Parisian Insights: Tenue Correcte Exigée, quand le vêtement fait scandale

There must be something in the air that pushes curators to explore themes of vulgarity, shocking, taste and scandal in fashion. Maybe because of our political contexts, is there an urge to remind spectators how a “revolution” can be imperative…Besides Judith Clark’s The Vulgar, Fashion Redefined, at the Barbican, in London, was proposed, here, in Paris, an exhibition dedicated to what has been considered scandalous in fashion from the 14th century to nowadays.

Tableau dedicated to intimate clothing worn as outerwear

With numerous objects, Tenue Correcte Exigée, quand le Vêtement Fait Scandale, held at the Arts Décoratifs, highlighted garments that shattered rules and ‘good taste’, should it be because they disturbed various religious, cultural and social bans, borrowed to the other sex’s wardrobe or enhanced a provocative aesthetic. Interestingly, the curator Denis Bruna decided to distinguish two point of views within a pedagogic, clear and playful scenography (still, I really dislike the light and glass panels in this museum). On the first floor, he privileged a chronological and thematic route with elaborate contextualized tableaus identifying various fashion turmoils and their impacts on their eras, such as unusual wedding dresses, Marie-Antoinette’s shirt dress and other scandalous fashion choices at the court, the use of fur, bizarre headwear in the Medieval Ages, trousers for women…How society and culture imposed a uniforme dictated by the etiquette and later, bourgeois commandments that a few individuals fought. 
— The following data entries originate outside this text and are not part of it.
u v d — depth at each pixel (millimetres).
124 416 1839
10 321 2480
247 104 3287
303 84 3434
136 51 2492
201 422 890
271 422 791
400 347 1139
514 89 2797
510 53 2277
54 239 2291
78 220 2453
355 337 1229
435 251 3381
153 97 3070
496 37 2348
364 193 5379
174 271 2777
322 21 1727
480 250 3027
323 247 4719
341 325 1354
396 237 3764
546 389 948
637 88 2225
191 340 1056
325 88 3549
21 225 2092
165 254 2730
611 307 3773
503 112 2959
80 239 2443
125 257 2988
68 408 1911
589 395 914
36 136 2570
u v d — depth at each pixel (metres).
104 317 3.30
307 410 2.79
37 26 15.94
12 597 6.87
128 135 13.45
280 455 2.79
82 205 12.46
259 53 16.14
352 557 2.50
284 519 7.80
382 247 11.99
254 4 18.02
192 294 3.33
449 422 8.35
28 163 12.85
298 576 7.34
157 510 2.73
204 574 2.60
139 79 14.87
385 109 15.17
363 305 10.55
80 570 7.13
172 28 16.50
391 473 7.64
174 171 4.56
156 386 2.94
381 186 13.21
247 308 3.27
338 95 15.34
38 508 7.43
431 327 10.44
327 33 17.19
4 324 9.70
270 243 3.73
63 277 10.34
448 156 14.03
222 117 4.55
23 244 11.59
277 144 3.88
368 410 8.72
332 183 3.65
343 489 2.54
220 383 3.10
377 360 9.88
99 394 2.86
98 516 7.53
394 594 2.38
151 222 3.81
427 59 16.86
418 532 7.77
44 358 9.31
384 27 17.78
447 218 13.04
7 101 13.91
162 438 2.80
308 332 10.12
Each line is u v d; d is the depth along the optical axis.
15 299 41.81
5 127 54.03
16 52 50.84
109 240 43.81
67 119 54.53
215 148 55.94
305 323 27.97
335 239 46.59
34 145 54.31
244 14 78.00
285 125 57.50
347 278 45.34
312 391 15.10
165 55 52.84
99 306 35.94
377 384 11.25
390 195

The second floor proposed a more synthetic exploration, focusing on the “too [much]”, the “TROP”: Too Short, Too Transparent, Too Tight, Too Plunging, Too Large...There, we could observe iconic pieces of clothing such as Yves Saint Laurent’s feminine smoking, Jean-Paul Gaultier’s skirt for men, but also trivial pieces that came against rooted trends (before turning into stylish inescapable fashion items) such as baggy trousers, mini skirts, bikinis…This time, society and politics were not in charge of establishing their guidelines but more that so-called ‘good taste’. Good taste held by fashion commentators, journalists that were, for example, shocked by John Galliano’s homeless inspired show for Christian Dior in 2000, another observation made by the exhibition: what is or not politically correct?

Too Short!

Nowadays, we have the tendency to believe that all is possible in fashion and we see celebrities wearing the most minimalist and transparent outfits on red carpets, girls bearing baggy jeans and boys bearing make-up…Yet, rules, should they be aesthetic, cultural and social, still dictate our outfits: what one must wear to work – in private and official contexts: not long ago, Cecile Duflot, our then Minister of Ecology underwent the most sexist and violent remarks when she decided to wear a summery flowered dress at the National Assembly – to a dinner party, a fashion show where guests tend to be at their most fashionable, knowing they will be inspected from head to toe by numerous media.

Because, although fashion has become more and more open-minded and creative in our Western societies, never have we been so scrutinized and exposed through social media…Proof is, today, following the MET Gala, as hundreds of magazines and blogs are dissecting the outfits of the glamorous celebrities that attended the party, commenting, mocking, celebrating, criticizing…delivering a firm opinion  that will stand as a resolute stylistic and aesthetic canon.